Task prompt:
Check each line of the listing below for the string "Right", and copy the ones that have it.

Working data:
- Opening Delimiter -

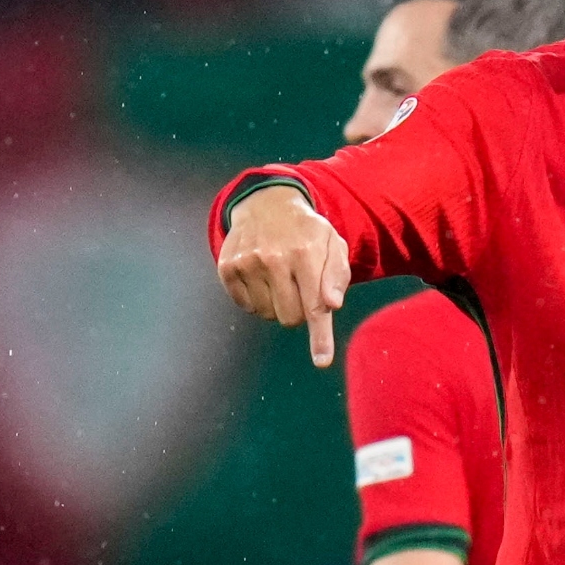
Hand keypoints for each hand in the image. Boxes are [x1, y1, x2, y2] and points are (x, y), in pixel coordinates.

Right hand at [217, 185, 351, 366]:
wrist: (266, 203)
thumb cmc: (307, 231)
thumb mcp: (332, 244)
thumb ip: (337, 275)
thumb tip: (332, 305)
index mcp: (306, 253)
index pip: (315, 305)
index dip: (320, 337)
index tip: (322, 361)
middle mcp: (274, 258)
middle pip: (290, 317)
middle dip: (299, 312)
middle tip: (300, 288)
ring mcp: (247, 263)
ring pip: (267, 314)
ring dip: (277, 305)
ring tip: (280, 278)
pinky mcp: (227, 268)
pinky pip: (245, 306)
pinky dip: (257, 299)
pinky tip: (261, 276)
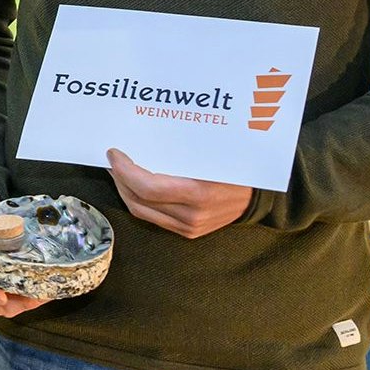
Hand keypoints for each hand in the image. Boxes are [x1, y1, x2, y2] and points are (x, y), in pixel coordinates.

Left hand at [106, 149, 251, 237]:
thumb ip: (178, 151)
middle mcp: (192, 215)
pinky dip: (139, 201)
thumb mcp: (211, 154)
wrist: (258, 197)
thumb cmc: (235, 168)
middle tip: (112, 160)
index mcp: (199, 193)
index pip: (148, 187)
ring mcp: (189, 227)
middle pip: (139, 201)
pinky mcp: (187, 232)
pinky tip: (134, 185)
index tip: (114, 153)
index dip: (125, 171)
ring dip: (125, 190)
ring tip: (118, 171)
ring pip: (141, 212)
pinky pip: (153, 217)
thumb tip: (142, 137)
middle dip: (119, 179)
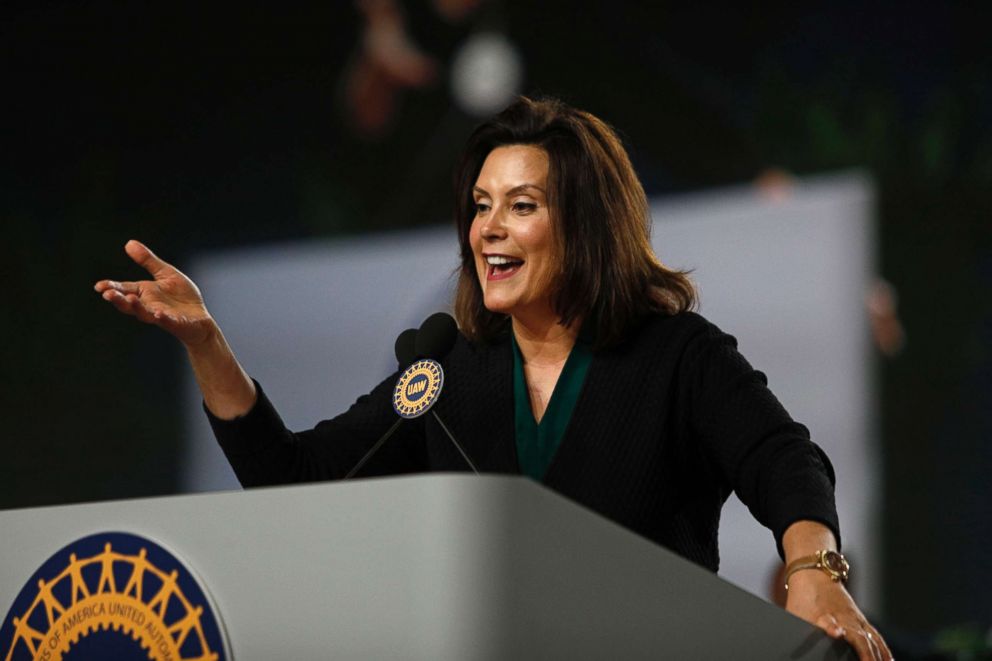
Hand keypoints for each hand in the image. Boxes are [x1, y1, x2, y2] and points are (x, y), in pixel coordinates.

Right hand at [94, 240, 215, 346]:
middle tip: (107, 294)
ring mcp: (161, 316)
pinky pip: (167, 322)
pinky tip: (158, 314)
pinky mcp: (176, 323)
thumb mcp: (165, 273)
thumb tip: (129, 243)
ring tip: (130, 299)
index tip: (99, 286)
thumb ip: (148, 261)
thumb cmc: (181, 296)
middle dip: (118, 299)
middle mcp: (148, 306)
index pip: (124, 289)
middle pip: (129, 304)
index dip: (112, 287)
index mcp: (144, 293)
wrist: (200, 318)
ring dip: (136, 307)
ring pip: (144, 314)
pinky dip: (162, 318)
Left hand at [785, 570, 891, 660]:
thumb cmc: (803, 598)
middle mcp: (844, 617)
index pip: (830, 623)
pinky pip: (875, 636)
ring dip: (877, 655)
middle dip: (866, 654)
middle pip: (858, 636)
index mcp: (824, 615)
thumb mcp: (794, 614)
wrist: (815, 574)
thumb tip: (790, 646)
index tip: (837, 632)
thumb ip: (799, 631)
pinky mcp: (861, 620)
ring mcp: (855, 619)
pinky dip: (883, 649)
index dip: (832, 628)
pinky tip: (889, 660)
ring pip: (871, 638)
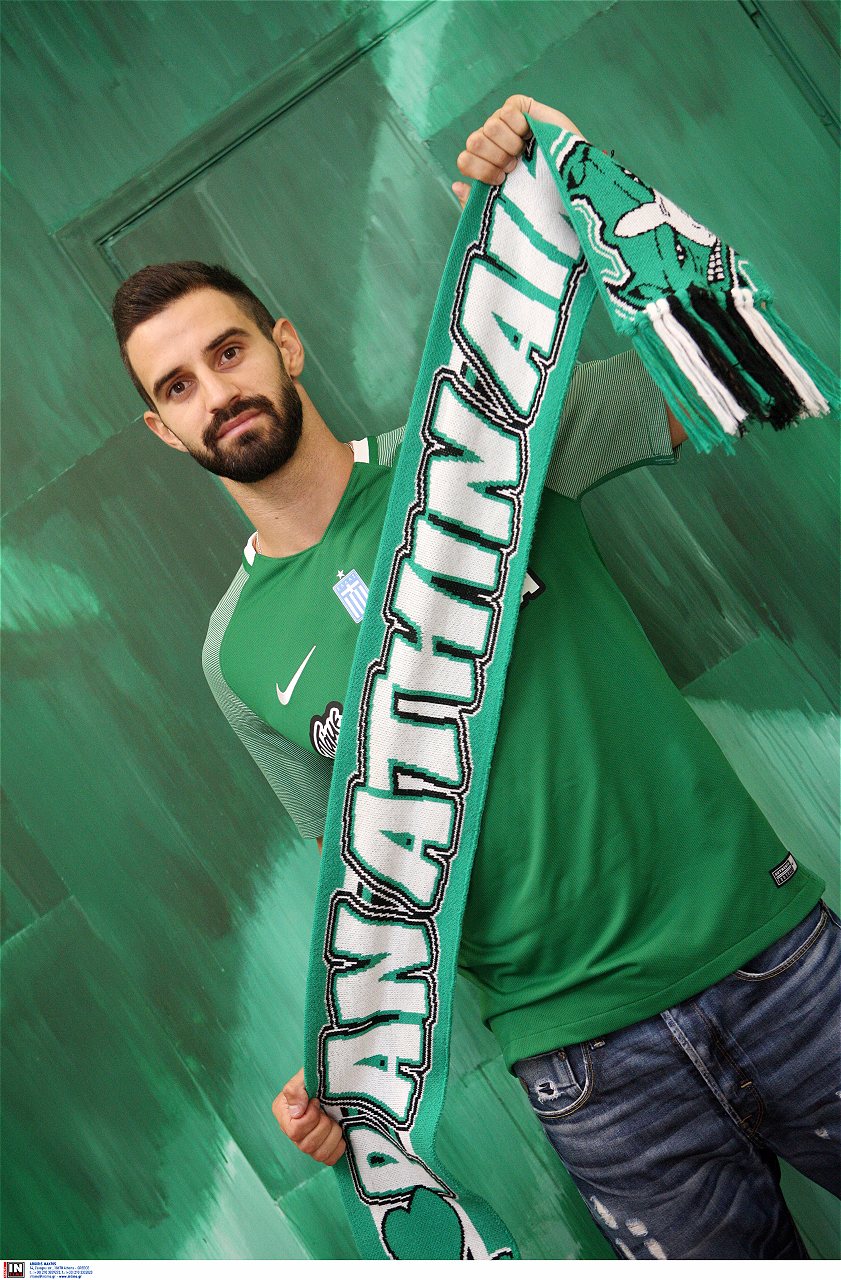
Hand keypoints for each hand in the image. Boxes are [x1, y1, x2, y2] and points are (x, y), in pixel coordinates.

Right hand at [272, 1068, 345, 1165]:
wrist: (333, 1080)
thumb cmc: (318, 1076)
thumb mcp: (305, 1076)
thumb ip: (295, 1090)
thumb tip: (297, 1112)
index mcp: (284, 1114)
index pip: (295, 1131)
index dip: (310, 1119)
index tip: (317, 1102)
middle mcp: (292, 1132)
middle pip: (306, 1146)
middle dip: (323, 1127)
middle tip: (326, 1112)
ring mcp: (307, 1141)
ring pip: (318, 1155)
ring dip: (332, 1136)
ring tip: (334, 1121)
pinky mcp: (321, 1147)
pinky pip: (328, 1159)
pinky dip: (337, 1147)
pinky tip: (340, 1133)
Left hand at [453, 93, 586, 207]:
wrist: (573, 182)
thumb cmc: (540, 195)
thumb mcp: (506, 206)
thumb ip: (478, 202)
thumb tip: (456, 185)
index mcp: (485, 164)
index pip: (464, 160)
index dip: (480, 170)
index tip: (501, 180)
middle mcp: (492, 143)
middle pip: (474, 141)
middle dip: (495, 158)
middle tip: (514, 166)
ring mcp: (504, 124)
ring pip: (489, 125)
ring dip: (509, 144)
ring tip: (523, 152)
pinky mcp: (520, 108)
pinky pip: (507, 110)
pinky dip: (518, 126)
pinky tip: (529, 135)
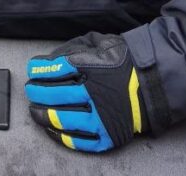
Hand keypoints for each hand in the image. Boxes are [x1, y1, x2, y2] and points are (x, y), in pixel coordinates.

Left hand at [25, 31, 146, 152]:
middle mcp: (94, 93)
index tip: (32, 69)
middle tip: (31, 90)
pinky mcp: (106, 136)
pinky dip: (59, 135)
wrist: (154, 85)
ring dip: (42, 115)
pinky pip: (76, 141)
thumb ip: (76, 47)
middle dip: (37, 91)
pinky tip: (50, 129)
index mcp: (93, 68)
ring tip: (34, 111)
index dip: (39, 69)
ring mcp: (100, 118)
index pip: (56, 68)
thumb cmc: (125, 61)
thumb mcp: (102, 43)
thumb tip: (51, 59)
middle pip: (54, 94)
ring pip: (61, 119)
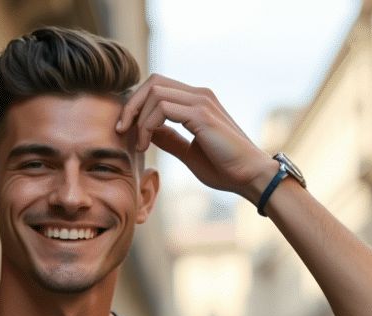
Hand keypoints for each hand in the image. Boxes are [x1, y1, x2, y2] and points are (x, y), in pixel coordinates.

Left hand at [117, 74, 271, 197]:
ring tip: (139, 144)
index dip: (137, 103)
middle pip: (153, 82)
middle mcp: (200, 95)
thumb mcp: (188, 152)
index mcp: (197, 101)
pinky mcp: (201, 114)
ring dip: (138, 118)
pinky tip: (147, 146)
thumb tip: (146, 130)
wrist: (251, 177)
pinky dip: (147, 126)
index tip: (127, 129)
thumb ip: (169, 138)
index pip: (158, 86)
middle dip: (131, 105)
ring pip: (155, 92)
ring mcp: (201, 102)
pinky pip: (162, 109)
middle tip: (121, 130)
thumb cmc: (225, 168)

- Closing Delimiter -

Output of the exercise:
Right hand at [217, 185, 351, 366]:
Right hand at [94, 240, 215, 346]:
Right hand at [272, 1068, 345, 1165]:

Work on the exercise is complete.